More on Why Enterprise data hub?

We touched upon earlier on the need of having an “Enterprise Data Hub let us gain more insights on the concept and benefits of having one. Since it is complementing the modern data strategy, and enterprise data hub enables collection and storage of unlimited data cost-effectively and reliably respecting diverse set of users, use cases and integrated analytic solutions. The biggest advantages are

Longevity & Sustenance Since the enterprise data hub has been built on the zero data loss and optimized for performance via distributed computing the traditional backups and offsite storage is no longer relevant, the systems such as Hadoop has built in resiliency and fail proof tolerance for processing sets it apart by design rather than external operational ability.

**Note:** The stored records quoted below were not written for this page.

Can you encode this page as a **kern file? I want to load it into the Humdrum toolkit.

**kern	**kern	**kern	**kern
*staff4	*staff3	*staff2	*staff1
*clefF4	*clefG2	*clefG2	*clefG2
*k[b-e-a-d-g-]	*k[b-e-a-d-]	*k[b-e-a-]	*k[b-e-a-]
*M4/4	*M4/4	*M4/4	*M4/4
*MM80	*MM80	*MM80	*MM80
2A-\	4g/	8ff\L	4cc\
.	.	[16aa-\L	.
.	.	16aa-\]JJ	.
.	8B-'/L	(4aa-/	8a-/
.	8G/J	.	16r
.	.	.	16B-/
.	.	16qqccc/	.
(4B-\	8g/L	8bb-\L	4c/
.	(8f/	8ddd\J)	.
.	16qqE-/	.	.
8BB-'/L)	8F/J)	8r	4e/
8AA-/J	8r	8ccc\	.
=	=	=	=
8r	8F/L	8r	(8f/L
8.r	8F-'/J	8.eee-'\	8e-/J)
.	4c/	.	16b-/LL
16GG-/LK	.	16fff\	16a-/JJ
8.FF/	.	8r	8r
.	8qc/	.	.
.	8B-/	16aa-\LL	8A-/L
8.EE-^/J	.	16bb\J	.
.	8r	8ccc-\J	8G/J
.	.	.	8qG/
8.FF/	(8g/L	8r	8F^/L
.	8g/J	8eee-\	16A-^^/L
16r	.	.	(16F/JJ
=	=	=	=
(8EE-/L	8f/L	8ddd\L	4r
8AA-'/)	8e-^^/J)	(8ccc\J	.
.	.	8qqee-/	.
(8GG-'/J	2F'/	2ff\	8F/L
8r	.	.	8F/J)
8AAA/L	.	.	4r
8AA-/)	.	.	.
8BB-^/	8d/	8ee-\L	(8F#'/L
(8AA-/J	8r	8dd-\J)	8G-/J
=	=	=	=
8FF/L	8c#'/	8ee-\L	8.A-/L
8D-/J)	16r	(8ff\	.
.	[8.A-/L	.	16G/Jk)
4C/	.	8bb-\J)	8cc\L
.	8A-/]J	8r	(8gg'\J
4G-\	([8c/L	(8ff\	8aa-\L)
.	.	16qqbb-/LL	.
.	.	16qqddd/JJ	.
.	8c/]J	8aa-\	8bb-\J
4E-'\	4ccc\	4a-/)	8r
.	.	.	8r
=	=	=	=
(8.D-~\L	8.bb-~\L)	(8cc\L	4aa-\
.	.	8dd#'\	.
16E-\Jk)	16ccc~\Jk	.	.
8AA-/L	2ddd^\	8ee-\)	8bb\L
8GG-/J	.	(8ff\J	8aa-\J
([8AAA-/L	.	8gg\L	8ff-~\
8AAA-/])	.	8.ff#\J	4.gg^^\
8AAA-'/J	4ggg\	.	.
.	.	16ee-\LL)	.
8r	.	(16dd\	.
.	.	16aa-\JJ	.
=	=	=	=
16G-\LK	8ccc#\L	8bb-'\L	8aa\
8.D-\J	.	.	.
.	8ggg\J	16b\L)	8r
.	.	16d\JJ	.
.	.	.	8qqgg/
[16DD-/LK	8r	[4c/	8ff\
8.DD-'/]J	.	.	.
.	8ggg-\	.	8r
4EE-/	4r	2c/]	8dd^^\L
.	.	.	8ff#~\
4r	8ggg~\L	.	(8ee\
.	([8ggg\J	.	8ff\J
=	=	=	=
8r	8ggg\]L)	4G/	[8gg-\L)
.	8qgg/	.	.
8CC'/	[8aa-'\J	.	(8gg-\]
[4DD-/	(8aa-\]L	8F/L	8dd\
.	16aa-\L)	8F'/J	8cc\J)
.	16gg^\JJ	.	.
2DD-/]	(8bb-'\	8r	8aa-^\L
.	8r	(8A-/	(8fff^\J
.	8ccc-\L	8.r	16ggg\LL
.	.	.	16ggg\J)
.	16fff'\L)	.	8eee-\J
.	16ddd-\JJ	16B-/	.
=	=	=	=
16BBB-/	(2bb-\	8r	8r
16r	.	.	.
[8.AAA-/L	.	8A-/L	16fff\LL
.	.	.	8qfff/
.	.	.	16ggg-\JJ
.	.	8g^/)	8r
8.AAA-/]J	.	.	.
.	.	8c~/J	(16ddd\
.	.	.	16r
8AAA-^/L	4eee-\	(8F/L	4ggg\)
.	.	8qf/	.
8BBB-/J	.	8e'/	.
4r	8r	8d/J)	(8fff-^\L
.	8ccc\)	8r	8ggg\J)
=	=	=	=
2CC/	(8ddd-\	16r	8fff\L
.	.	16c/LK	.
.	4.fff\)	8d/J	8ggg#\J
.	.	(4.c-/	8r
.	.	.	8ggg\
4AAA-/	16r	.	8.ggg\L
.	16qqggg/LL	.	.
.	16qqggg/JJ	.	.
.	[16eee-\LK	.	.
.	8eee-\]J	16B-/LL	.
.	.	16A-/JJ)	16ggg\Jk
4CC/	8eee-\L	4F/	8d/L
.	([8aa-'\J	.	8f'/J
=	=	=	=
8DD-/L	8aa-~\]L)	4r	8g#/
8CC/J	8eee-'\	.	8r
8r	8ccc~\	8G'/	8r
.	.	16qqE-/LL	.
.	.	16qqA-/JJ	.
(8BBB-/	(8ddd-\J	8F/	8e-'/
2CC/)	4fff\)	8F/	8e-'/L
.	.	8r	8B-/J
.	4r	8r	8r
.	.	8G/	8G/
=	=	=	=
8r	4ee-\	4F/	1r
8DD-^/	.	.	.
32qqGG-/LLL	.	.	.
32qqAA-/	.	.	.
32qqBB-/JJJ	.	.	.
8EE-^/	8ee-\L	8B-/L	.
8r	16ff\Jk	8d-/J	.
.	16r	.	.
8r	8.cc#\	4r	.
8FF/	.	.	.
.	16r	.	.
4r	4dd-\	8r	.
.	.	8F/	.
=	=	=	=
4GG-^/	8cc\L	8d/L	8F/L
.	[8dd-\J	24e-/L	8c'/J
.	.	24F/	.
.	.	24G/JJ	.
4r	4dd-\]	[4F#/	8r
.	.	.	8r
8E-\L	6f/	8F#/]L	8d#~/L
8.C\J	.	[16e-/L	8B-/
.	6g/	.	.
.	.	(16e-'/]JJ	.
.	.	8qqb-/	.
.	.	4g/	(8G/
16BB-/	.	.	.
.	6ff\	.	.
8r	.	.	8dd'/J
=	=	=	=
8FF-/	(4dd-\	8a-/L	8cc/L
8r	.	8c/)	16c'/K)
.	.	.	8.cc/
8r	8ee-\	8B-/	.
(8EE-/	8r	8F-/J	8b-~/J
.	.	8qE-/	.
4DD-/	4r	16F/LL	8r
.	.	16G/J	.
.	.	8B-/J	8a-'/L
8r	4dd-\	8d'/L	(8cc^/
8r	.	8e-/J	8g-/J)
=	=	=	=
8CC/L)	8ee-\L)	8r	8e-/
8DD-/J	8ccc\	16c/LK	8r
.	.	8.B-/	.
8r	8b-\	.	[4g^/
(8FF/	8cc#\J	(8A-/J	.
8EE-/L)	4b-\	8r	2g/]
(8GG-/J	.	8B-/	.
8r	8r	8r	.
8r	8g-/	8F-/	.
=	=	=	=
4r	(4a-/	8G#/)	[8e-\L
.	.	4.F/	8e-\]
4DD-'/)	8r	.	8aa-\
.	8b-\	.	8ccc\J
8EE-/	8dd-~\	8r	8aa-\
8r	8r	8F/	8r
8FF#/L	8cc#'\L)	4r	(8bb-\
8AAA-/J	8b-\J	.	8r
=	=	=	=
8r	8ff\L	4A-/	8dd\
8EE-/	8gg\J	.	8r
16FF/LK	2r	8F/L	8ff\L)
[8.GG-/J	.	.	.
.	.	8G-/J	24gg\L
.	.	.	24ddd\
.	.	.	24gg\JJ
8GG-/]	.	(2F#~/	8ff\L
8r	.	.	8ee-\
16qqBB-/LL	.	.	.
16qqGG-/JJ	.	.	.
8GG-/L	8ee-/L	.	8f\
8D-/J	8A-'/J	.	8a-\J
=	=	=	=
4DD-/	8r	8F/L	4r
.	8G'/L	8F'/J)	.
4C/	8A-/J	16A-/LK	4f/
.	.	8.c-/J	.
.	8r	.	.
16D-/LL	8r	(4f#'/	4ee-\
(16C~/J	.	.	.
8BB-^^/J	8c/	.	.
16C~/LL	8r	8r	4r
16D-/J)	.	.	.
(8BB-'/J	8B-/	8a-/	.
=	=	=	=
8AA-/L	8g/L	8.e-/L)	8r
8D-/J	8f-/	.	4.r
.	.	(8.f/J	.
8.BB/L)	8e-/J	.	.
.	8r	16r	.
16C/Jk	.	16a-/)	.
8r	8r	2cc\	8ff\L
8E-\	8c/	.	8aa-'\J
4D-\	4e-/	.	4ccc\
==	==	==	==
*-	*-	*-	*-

Faster and Agile The data hub has ability to ingest, transform and process the data on the same dataset simultaneously it is limitless and closer to real time storage and analysis making it more relevant for the current scenarios of use cases, truly online.

Availability & Compliance - The agility in the real time processing and storage and zero loss principle complementing archival compliance for internal and external regulatory demands. Since entire data is available for processing without additional overheads the system remains truly reactive to the demands of the business for comprehensive full data set computing, and guaranteed low latency at any scale which seems to be the USP.

Cost effective - Unlike traditional archival storage solutions, the “Enterprise data hub is an online system: all data is available for query or compute this not only accelerate Data Preparation and reduces costs of preparing data processing workloads that previously had to run on expensive systems, now can migrate on a commodity hardware build as you grow and even on cloud, where they run at very low cost, in parallel, much faster than before.